The resulting kernel function is the sum of the functions and the width of the resulting low-rank representation will be the sum of widths for each of the terms.

Parameters

*terms – Any number of Term subclasses to add together.

class celerite2.terms.TermProduct(term1, term2)

A product of two Term objects

The resulting kernel function is the product of the two functions and the resulting low-rank representation will in general be wider than the sum of the two widths.

Parameters
• term1 (Term) – The left term.

• term2 (Term) – The right term.

class celerite2.terms.TermDiff(term)

Take the first derivative of a term with respect to the lag

Parameters

term (Term) – The term to differentiate.

class celerite2.terms.TermConvolution(term, delta)

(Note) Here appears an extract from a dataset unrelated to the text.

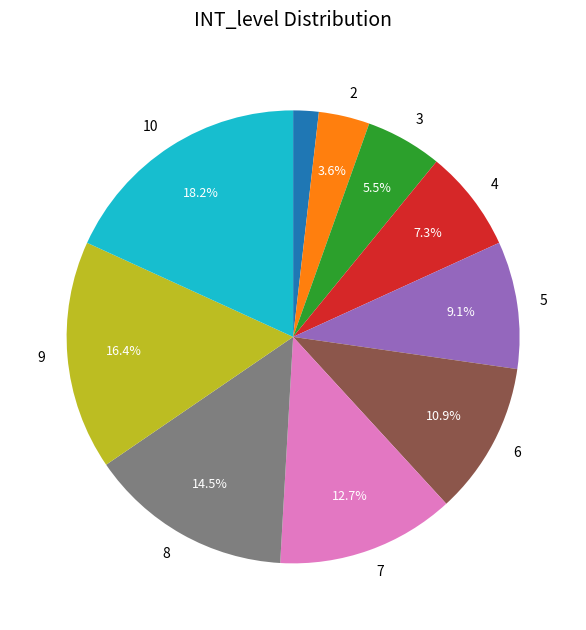

Is there a majority slice in this chart?

No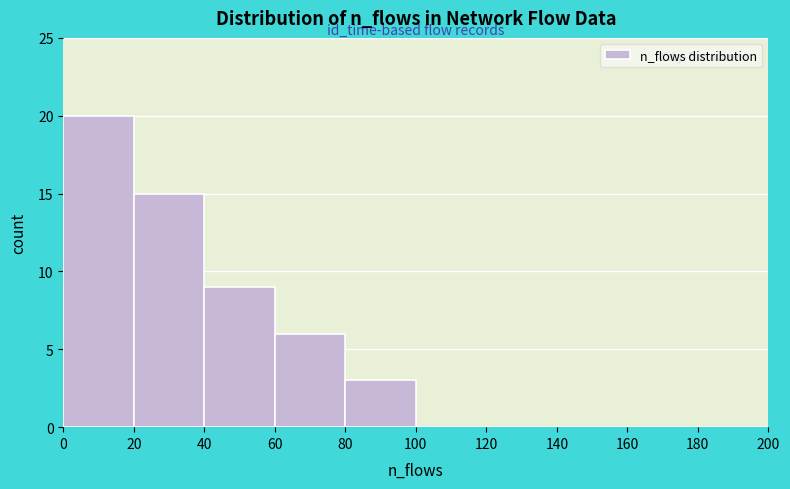

Over which range of the x-axis is the bar tallest?

0 to 20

A term corresponding to the integral of another term over a boxcar

The process produced by this term is equivalent to the process produced by convolving the base process with a boxcar of length delta. This can be useful, for example, when taking exposure time integration into account.

Parameters
• term (Term) – The term describing the base process.

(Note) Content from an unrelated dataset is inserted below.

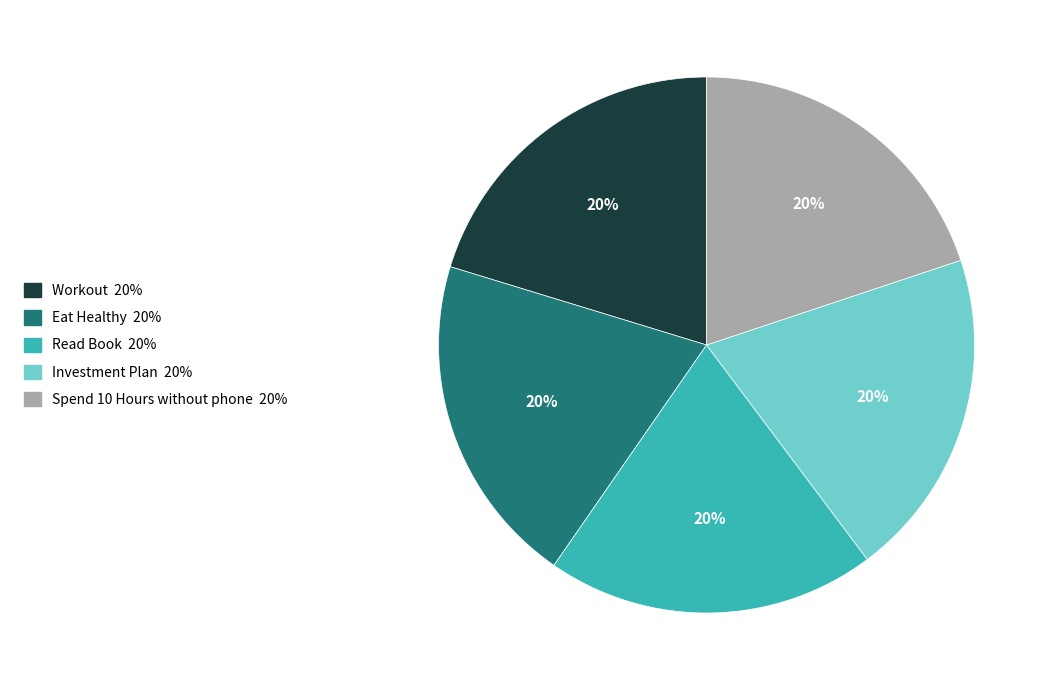

To the nearest percent, what portion does Spend 10 Hours without phone represent?

20%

• delta (float) – The width of the boxcar filter (for example, the exposure time).

### Other models¶

These models are included for backwards compatibility, but their use is not recommended unless you’re confident that you know what you’re doing.

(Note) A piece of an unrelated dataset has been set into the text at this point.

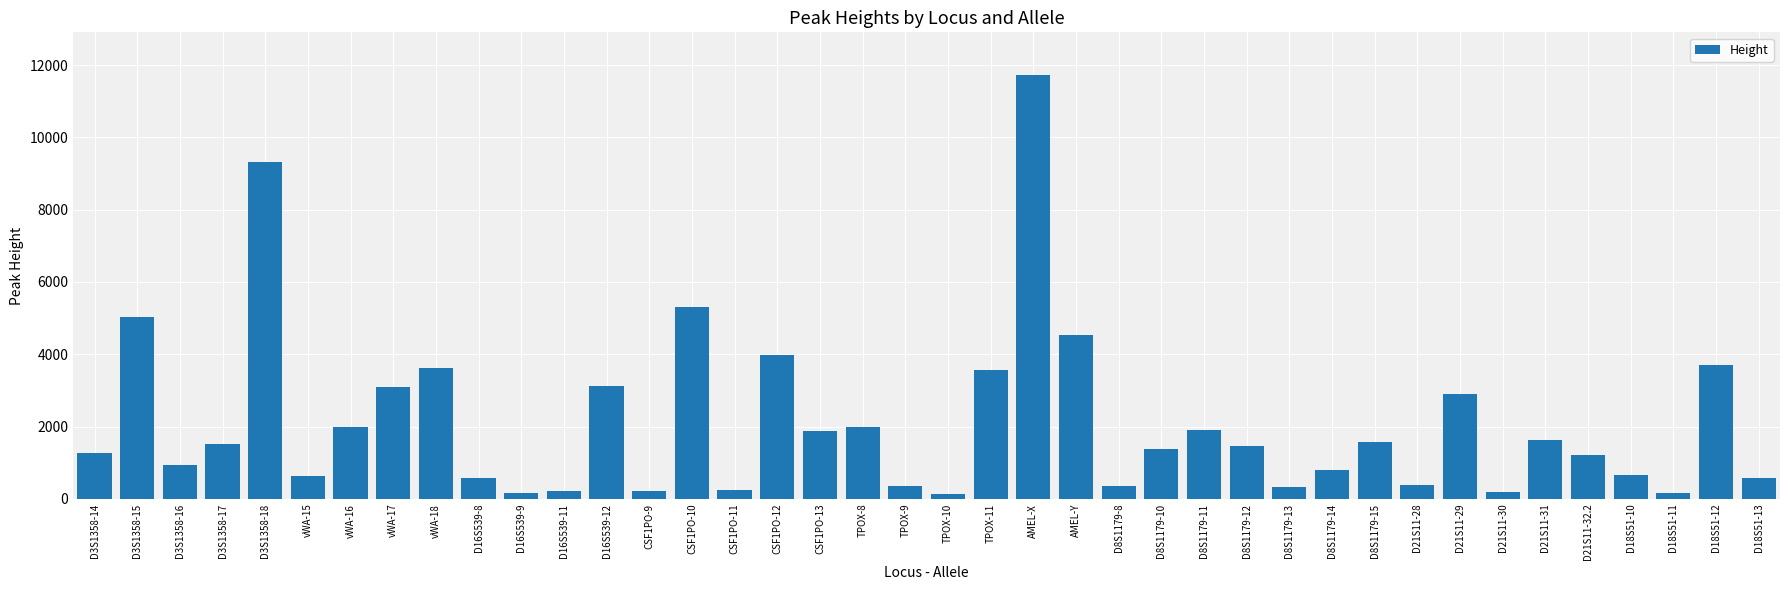

Approximately how many times larger is the value at D3S1358-18 compared to D8S1179-12?

6.3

class celerite2.terms.RealTerm(*, a, c)

The simplest celerite term

Warning

You should only use this term if you really know what you’re doing because it will generally behave poorly. Check out SHOTerm instead!

This term has the form

$k(\tau) = a_j\,e^{-c_j\,\tau}$

with the parameters a and c.

Strictly speaking, for a sum of terms, the parameter a could be allowed to go negative but since it is somewhat subtle to ensure positive definiteness, we recommend keeping both parameters strictly positive. Advanced users can build a custom term that has negative coefficients but care should be taken to ensure positivity.

Parameters
• a – The amplitude of the term.

• c – The exponent of the term.

class celerite2.terms.ComplexTerm(*, a, b, c, d)

A general celerite term

Warning

You should only use this term if you really know what you’re doing because it will generally behave poorly. Check out SHOTerm instead!

This term has the form

$k(\tau) = \frac{1}{2}\,\left[(a_j + b_j)\,e^{-(c_j+d_j)\,\tau} + (a_j - b_j)\,e^{-(c_j-d_j)\,\tau}\right]$

with the parameters a, b, c, and d.

This term will only correspond to a positive definite kernel (on its own) if $$a_j\,c_j \ge b_j\,d_j$$.

Parameters
• a – The real part of amplitude.

• b – The imaginary part of amplitude.

• c – The real part of the exponent.

• d – The imaginary part of exponent.

class celerite2.terms.OriginalCeleriteTerm(term)

A wrapper around terms defined using the original celerite package

Parameters

term (celerite.terms.Term) – The term defined using celerite.